When Jack Kostak bought All-Seal Home Improvement in 1990, the company was one of many low-profile, mom-and-pop window and siding operations in Dayton, Ohio. Sales were $1.1 million. Today All-Seal, with three showrooms, is the biggest locally-based replacement contractor in that city (population 950,000), with $6 million in annual sales.
Most replacement companies are launched by individuals who either sold home improvement jobs or installed them. Kostak, who has a master's degree in business, fits in neither category. Before purchasing All-Seal, he had worked in project management and marketing for Pitney Bowes, a Fortune 500 company manufacturing office supplies. The closest he had come to replacement contracting was doing summer jobs in construction and, coincidently, having a father-in-law in the window business. What Kostak, looking for a career change, saw in All-Seal was a company that provided good products — windows and siding, primarily — and good service, but which did a lackluster job of promoting itself.
“They weren't doing a lot of advertising,” he recalls, and the promotion that the company did do, Kostak describes as “homespun.”
Know Your Limits For the new owner, staff changes were not in the offing. “The people in place were highly skilled,” he says, which relieved him of the necessity of knowing all aspects of the home improvement business. He had carefully reviewed the business and its books, and knew that it was profitable and had good financial controls in place.
Instead, drawing on his strengths as a corporate manager, he focused on marketing and advertising. The goal: Make All-Seal more professional in the public eye and gain recognition in the market without spending hundreds of thousands of dollars doing it.
To that end, the company's logo was updated, marketing materials such as job and truck signage were coordinated, and workers began wearing uniform company shirts.
With a significant portion of its sales — approximately 30% — coming from repeat business, Kostak also recognized that he could leverage his existing customer base to build business while holding down marketing costs. “I knew from my MBA days that it was easier to get business from existing customers than to try to get new customers,” he says. “That database was a gold mine that needed to be mined.”

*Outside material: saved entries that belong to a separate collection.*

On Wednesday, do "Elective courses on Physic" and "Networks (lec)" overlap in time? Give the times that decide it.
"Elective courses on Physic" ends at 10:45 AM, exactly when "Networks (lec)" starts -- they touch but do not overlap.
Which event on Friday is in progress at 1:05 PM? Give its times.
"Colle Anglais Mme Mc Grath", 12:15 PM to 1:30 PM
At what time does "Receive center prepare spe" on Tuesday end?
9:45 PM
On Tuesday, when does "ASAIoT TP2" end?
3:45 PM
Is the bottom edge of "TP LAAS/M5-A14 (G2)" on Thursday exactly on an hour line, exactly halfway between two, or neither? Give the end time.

To start the process, Kostak launched a quarterly newsletter and began spending money on direct mail promotions, offering discounts to past customers. Under his direction, the company increased its show and events marketing and brought in a new display to use. Promoting the referral reward program became standard operating procedure. All these measures paid off. Today, repeat customers are 40% of All-Seal's business, with referral leads making up another 15%. Marketing typically costs the company about 8% a year, in a mid-sized metro market where it competes with major home improvement companies like Gilkey Windows and Champion.
NEW OWNER Change can be scary, and new ownership is a big change. But nervous employees who didn't know what to expect from a regime change were reassured. “Jack pushed the company, not the employees,” says production manager Charles Harris, who worked at All-Seal before Kostak bought the company. “He reinvigorated All-Seal.”
Kostak still regards the employees as one of the company's strengths. “They're extremely dedicated people who have the right backgrounds and chemistry,” he says. “They don't need baby-sitting, and they're not fast-buck job-hoppers.” Never having been either an installer or a salesman was not a barrier to being able to manage those activities. “I never professed to be a salesperson,” he says, “and I still don't.” But successfully managing salespeople, he maintains, is about defining their triggers. “Most salespeople are money-motivated and results-oriented,” Kostak notes. “You can't be nebulous. They need to know what they need to do and how to get it done.” The key to successfully managing them, he says, is straightforward communication and goal setting, and making sure there is a compensation plan directly linked to performance.